[Extracted records]
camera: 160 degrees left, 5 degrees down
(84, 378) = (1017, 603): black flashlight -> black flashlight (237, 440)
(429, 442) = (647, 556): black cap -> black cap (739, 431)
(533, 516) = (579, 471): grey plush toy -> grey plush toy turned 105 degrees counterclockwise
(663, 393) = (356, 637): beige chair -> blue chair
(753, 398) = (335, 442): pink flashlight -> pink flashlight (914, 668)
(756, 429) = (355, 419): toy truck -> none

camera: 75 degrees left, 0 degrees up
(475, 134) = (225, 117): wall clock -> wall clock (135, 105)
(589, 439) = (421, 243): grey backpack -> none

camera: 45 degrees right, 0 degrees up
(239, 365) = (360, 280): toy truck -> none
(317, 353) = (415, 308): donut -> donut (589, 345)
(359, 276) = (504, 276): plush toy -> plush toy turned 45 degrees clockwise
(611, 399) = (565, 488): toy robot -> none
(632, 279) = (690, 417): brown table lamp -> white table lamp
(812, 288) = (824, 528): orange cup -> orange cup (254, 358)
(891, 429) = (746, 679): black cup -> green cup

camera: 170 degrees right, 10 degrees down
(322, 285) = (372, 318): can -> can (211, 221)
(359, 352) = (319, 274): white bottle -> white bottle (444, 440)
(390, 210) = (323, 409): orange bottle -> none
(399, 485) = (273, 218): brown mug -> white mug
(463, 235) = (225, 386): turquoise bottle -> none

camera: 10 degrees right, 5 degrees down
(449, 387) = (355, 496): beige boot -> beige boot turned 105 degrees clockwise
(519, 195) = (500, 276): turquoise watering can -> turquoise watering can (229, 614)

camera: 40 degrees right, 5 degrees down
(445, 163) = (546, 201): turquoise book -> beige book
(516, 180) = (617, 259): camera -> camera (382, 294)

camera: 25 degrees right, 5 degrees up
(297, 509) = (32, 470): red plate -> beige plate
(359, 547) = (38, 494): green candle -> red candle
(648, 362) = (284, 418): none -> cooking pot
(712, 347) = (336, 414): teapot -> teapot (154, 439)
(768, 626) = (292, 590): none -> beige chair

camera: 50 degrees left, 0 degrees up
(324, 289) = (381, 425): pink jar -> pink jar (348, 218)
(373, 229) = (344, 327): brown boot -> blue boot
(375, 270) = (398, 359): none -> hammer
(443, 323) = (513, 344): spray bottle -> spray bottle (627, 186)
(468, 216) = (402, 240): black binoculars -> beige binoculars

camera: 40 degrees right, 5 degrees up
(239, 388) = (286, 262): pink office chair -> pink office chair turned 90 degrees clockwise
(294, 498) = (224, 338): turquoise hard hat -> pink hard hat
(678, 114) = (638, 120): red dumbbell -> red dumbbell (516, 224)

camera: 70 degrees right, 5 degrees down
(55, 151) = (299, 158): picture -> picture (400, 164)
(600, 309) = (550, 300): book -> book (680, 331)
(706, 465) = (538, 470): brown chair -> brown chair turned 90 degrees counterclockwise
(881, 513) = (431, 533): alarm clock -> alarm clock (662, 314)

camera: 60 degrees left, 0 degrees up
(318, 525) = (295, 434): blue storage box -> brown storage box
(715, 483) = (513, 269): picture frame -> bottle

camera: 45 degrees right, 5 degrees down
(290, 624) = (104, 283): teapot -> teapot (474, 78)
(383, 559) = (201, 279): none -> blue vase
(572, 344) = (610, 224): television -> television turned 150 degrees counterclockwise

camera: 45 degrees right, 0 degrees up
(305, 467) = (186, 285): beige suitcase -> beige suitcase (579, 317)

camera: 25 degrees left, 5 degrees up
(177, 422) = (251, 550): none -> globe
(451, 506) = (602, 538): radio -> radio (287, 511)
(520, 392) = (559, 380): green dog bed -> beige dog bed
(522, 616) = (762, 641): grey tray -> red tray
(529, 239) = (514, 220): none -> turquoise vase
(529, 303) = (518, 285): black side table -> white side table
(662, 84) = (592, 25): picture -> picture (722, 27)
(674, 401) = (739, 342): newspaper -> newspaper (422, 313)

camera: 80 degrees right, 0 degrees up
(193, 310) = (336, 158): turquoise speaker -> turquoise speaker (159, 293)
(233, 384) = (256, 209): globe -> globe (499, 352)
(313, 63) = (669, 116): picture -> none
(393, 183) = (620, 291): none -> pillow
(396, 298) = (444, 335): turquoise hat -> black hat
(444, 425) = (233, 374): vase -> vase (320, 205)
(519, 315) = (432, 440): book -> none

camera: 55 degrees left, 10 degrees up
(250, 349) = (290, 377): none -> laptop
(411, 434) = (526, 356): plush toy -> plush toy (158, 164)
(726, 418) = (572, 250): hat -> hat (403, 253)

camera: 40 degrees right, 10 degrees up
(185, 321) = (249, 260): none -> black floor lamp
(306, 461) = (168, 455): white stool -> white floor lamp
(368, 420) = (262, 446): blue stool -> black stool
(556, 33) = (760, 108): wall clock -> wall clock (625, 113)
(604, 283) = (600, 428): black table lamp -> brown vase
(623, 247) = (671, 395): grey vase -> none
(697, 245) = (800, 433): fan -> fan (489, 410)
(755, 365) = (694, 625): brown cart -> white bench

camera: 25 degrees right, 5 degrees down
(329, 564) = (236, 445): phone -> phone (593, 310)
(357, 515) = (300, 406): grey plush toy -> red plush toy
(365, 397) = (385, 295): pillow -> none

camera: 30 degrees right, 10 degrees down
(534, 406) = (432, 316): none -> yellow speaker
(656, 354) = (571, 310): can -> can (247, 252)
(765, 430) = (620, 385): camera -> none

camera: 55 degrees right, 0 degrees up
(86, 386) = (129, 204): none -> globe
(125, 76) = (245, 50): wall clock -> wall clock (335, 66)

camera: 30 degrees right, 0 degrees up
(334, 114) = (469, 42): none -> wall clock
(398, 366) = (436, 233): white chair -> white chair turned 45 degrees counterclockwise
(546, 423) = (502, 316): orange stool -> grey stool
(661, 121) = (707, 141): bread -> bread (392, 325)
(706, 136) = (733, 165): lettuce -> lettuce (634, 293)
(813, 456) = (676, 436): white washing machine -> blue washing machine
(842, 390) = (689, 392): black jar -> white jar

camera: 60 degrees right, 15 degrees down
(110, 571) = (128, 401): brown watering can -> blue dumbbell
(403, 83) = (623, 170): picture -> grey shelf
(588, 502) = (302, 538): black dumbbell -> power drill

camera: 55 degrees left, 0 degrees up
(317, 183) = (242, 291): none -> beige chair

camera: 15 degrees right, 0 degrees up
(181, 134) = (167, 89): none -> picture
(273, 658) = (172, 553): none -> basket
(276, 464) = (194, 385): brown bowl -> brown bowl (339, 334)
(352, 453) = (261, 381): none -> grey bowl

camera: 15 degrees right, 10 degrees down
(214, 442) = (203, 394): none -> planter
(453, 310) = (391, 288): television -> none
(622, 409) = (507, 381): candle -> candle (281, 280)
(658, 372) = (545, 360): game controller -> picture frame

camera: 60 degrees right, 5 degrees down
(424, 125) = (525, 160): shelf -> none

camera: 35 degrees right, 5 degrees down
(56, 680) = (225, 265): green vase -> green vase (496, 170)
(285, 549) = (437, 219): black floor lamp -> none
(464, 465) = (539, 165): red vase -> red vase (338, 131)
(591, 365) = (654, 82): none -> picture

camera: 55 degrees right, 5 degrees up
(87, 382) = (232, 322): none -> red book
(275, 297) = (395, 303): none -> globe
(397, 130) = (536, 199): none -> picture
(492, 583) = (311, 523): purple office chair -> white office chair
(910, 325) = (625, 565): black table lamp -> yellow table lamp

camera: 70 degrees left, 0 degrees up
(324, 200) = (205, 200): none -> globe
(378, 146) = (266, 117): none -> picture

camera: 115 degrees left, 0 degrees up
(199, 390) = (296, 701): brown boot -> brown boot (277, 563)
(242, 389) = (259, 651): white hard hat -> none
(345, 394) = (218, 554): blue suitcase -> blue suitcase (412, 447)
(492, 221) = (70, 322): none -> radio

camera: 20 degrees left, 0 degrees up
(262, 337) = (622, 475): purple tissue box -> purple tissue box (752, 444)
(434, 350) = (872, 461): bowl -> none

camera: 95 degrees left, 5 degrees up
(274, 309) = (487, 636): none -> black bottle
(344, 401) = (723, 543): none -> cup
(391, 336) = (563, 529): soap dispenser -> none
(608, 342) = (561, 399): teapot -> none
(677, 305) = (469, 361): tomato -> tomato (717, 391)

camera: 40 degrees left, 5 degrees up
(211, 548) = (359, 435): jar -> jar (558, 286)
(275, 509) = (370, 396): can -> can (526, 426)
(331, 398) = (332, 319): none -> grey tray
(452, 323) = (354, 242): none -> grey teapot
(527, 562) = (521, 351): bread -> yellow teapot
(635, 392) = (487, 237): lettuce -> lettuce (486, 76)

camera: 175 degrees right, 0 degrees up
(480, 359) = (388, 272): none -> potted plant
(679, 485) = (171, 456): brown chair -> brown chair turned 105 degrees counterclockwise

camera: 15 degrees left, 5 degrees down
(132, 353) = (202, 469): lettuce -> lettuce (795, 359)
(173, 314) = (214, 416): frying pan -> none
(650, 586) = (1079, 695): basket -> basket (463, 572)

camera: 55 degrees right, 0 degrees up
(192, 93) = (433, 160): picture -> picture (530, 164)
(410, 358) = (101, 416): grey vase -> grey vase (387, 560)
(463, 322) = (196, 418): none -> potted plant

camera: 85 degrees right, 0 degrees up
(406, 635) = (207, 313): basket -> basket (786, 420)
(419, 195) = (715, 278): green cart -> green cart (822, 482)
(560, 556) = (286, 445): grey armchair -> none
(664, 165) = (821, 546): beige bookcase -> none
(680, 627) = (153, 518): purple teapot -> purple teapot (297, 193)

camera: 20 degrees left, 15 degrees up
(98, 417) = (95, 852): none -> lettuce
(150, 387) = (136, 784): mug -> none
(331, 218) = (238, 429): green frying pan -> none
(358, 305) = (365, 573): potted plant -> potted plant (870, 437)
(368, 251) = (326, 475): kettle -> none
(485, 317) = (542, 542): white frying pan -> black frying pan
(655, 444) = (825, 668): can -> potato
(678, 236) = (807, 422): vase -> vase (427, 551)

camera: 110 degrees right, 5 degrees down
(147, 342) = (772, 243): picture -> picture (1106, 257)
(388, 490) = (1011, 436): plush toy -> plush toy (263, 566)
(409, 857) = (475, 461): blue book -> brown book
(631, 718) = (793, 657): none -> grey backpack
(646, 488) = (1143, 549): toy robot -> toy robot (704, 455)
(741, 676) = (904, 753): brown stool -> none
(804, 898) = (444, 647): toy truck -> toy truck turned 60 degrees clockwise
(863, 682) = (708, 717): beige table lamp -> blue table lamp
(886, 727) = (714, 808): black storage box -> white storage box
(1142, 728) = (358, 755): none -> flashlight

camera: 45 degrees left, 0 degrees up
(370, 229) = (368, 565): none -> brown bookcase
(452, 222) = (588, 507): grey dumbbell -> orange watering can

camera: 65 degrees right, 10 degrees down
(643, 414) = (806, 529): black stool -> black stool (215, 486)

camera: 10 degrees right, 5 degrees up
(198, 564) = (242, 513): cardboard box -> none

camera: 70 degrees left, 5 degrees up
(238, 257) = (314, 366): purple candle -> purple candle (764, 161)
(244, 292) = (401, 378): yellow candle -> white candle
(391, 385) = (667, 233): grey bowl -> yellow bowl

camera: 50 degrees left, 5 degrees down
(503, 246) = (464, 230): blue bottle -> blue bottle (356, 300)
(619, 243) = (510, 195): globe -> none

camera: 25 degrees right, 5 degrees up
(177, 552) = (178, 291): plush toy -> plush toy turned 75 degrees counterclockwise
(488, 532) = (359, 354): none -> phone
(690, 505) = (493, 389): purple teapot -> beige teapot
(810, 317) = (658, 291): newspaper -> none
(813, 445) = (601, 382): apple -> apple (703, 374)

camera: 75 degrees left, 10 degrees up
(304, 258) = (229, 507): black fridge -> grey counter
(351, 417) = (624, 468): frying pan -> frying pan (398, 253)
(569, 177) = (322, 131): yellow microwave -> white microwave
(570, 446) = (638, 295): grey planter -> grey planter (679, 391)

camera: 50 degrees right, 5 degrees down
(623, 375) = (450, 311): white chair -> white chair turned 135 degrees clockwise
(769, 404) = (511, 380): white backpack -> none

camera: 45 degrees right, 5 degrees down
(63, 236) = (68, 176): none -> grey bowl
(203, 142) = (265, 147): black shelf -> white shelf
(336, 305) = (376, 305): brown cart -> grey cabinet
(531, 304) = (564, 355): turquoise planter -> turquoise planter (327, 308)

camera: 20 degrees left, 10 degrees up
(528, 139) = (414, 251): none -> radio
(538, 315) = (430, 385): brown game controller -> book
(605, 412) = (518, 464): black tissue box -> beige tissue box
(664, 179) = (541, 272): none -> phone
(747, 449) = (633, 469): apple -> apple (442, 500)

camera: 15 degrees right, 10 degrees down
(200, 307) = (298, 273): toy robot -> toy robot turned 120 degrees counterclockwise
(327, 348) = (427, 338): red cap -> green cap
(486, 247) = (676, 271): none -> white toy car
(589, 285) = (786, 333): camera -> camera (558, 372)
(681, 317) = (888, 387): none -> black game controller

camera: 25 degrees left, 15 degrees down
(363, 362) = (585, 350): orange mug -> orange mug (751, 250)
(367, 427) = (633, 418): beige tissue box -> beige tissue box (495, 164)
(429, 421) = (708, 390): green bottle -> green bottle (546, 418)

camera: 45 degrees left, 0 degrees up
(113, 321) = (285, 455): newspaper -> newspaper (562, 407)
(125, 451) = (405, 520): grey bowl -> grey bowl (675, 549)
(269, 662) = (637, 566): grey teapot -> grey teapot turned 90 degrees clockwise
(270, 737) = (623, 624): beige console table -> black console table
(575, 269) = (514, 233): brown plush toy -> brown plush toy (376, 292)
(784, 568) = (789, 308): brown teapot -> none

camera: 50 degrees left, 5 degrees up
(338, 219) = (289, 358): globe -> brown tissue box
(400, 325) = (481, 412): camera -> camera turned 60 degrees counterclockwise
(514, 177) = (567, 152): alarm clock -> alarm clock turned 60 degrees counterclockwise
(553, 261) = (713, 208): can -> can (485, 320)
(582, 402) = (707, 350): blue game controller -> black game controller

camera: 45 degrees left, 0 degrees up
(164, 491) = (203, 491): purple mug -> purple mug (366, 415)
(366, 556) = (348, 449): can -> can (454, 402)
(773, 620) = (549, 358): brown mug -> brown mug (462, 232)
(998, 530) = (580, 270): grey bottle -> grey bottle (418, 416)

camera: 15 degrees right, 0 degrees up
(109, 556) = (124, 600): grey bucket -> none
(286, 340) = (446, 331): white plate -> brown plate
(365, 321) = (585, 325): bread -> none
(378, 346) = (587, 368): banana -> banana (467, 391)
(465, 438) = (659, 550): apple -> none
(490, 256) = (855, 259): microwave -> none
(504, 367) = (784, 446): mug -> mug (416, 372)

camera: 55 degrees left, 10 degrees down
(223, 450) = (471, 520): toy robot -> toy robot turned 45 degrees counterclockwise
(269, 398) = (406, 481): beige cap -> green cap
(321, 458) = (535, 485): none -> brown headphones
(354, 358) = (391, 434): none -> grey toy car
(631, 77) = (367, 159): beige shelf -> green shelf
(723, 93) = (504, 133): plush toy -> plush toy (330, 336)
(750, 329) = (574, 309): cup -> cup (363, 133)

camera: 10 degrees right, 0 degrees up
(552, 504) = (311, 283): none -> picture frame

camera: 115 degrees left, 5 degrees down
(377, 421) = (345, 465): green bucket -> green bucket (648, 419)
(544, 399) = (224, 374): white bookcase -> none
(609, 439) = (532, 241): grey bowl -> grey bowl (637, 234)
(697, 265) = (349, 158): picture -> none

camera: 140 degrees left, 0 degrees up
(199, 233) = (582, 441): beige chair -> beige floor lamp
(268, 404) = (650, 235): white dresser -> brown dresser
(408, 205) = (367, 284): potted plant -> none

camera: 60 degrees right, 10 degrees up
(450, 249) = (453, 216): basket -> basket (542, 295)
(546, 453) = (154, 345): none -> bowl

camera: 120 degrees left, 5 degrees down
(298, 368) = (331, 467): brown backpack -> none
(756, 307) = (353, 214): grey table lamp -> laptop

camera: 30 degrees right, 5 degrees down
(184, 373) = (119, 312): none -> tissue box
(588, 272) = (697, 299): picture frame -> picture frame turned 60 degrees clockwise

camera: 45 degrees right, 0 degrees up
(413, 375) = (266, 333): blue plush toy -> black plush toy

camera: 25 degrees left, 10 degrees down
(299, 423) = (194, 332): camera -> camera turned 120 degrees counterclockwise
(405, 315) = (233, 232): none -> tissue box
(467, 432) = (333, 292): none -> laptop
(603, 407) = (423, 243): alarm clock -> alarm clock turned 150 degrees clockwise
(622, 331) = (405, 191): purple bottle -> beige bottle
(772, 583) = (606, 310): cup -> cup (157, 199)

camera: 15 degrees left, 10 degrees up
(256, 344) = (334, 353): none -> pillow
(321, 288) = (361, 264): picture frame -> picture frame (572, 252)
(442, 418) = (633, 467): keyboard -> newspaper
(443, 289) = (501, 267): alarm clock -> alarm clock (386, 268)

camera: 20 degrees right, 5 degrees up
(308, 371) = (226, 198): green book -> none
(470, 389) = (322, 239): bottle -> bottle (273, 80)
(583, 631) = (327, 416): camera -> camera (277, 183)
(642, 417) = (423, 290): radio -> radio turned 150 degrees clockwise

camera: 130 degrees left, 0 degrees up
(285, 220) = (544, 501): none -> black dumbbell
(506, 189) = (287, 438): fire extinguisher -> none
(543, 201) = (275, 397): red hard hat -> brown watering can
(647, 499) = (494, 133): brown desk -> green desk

## GOAL OF THE EXERCISE
Send back an exact copy of only the lines from the line with "(522, 616) = (762, 641): grey" up to and including the line with "(674, 401) = (739, 342): newspaper" in the data above.

## ANSWER BOX
(522, 616) = (762, 641): grey tray -> red tray
(529, 239) = (514, 220): none -> turquoise vase
(529, 303) = (518, 285): black side table -> white side table
(662, 84) = (592, 25): picture -> picture (722, 27)
(674, 401) = (739, 342): newspaper -> newspaper (422, 313)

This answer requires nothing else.